• _Exercise_: Using the material below, print a verbatim copy of every line from the one containing "Now for the filled" through the one containing "HFOV 79.0°.", inclusive, and omit the pictures.

• _Data to process_:
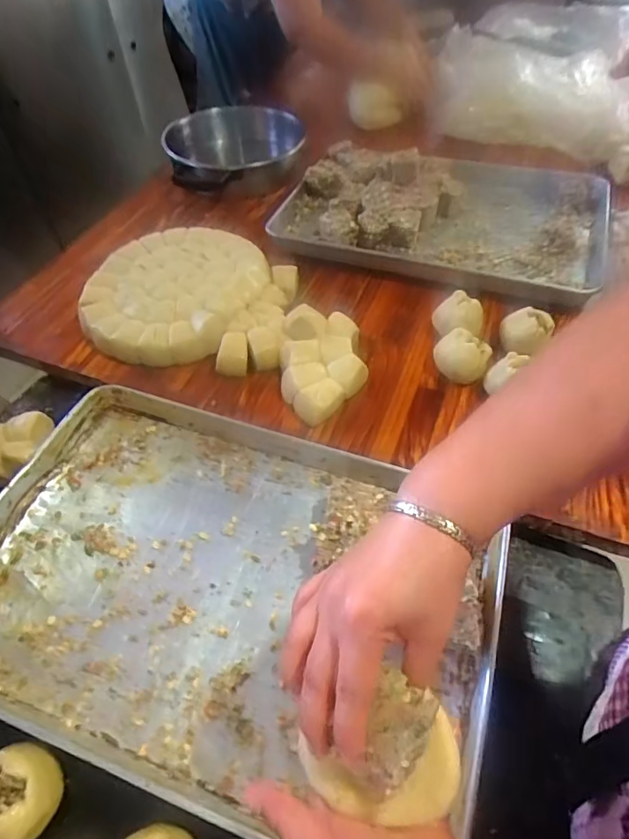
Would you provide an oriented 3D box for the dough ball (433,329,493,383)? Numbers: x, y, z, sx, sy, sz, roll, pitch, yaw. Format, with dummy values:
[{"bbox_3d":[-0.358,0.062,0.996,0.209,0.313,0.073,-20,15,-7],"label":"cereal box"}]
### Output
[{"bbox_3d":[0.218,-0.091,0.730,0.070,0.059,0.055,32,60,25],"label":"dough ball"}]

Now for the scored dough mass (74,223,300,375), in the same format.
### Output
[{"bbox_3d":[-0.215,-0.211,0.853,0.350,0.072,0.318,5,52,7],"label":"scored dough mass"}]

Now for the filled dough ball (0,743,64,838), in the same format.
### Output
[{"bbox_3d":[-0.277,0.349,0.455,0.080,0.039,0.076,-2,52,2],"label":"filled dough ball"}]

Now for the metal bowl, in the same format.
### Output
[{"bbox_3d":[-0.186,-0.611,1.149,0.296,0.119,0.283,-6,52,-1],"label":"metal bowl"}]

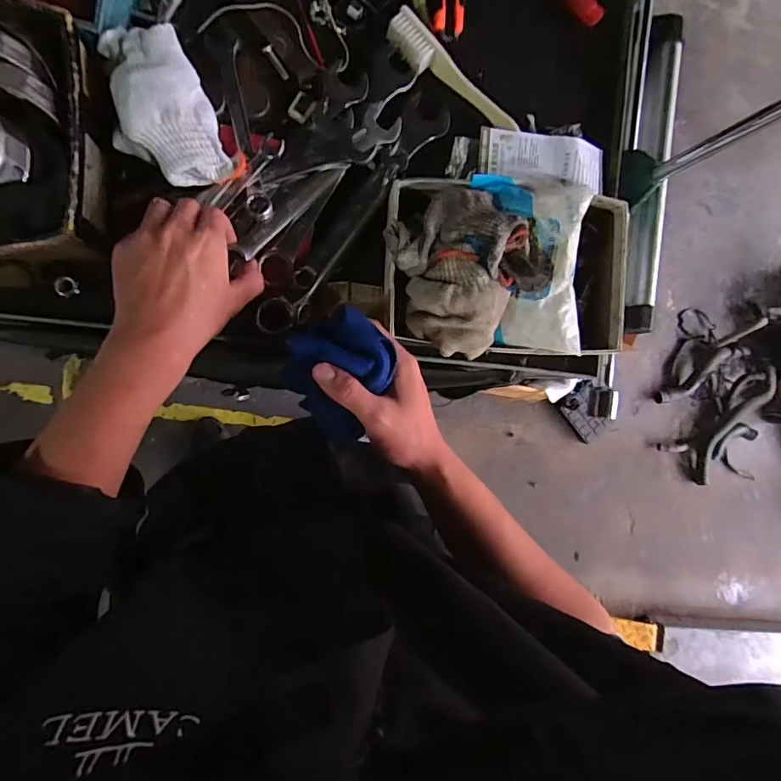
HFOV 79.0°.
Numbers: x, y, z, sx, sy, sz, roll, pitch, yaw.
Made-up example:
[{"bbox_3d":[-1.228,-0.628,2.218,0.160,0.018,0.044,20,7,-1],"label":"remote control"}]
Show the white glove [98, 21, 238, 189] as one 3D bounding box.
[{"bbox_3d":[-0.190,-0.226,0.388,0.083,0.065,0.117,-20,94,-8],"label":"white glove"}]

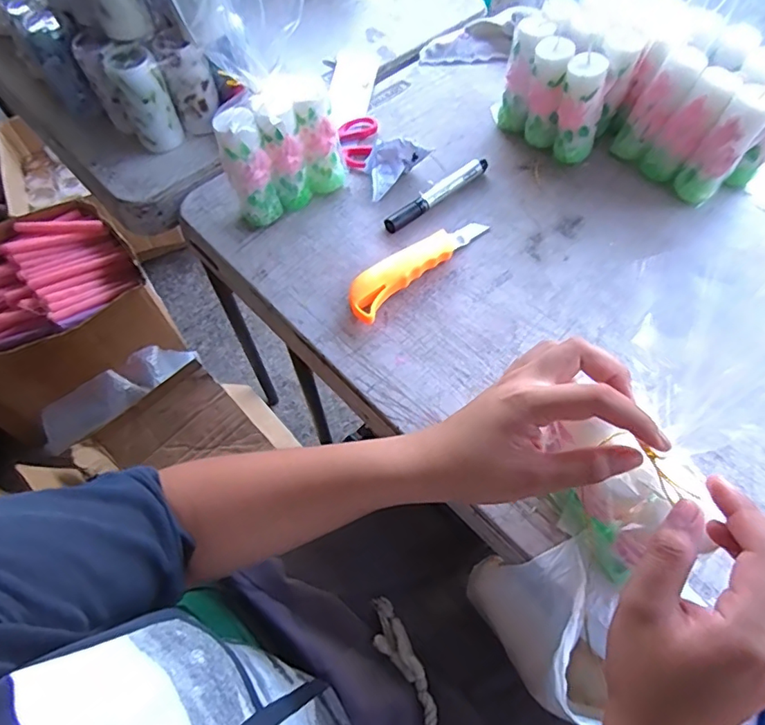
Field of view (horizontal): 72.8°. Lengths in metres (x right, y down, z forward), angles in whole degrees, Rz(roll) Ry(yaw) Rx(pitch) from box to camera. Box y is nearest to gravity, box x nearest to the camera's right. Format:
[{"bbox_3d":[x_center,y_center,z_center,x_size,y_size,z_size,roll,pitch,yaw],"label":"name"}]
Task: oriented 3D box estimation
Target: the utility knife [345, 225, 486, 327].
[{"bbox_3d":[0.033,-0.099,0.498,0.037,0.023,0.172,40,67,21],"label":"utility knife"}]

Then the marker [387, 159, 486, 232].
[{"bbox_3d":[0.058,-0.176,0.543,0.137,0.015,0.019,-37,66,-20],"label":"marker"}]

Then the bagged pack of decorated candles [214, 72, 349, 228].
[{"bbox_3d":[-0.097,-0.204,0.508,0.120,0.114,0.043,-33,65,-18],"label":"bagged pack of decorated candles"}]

• _Exercise response_:
Now for the filled dough ball (0,743,64,838), in the same format.
### Output
[{"bbox_3d":[-0.277,0.349,0.455,0.080,0.039,0.076,-2,52,2],"label":"filled dough ball"}]

Now for the metal bowl, in the same format.
### Output
[{"bbox_3d":[-0.186,-0.611,1.149,0.296,0.119,0.283,-6,52,-1],"label":"metal bowl"}]

HFOV 79.0°.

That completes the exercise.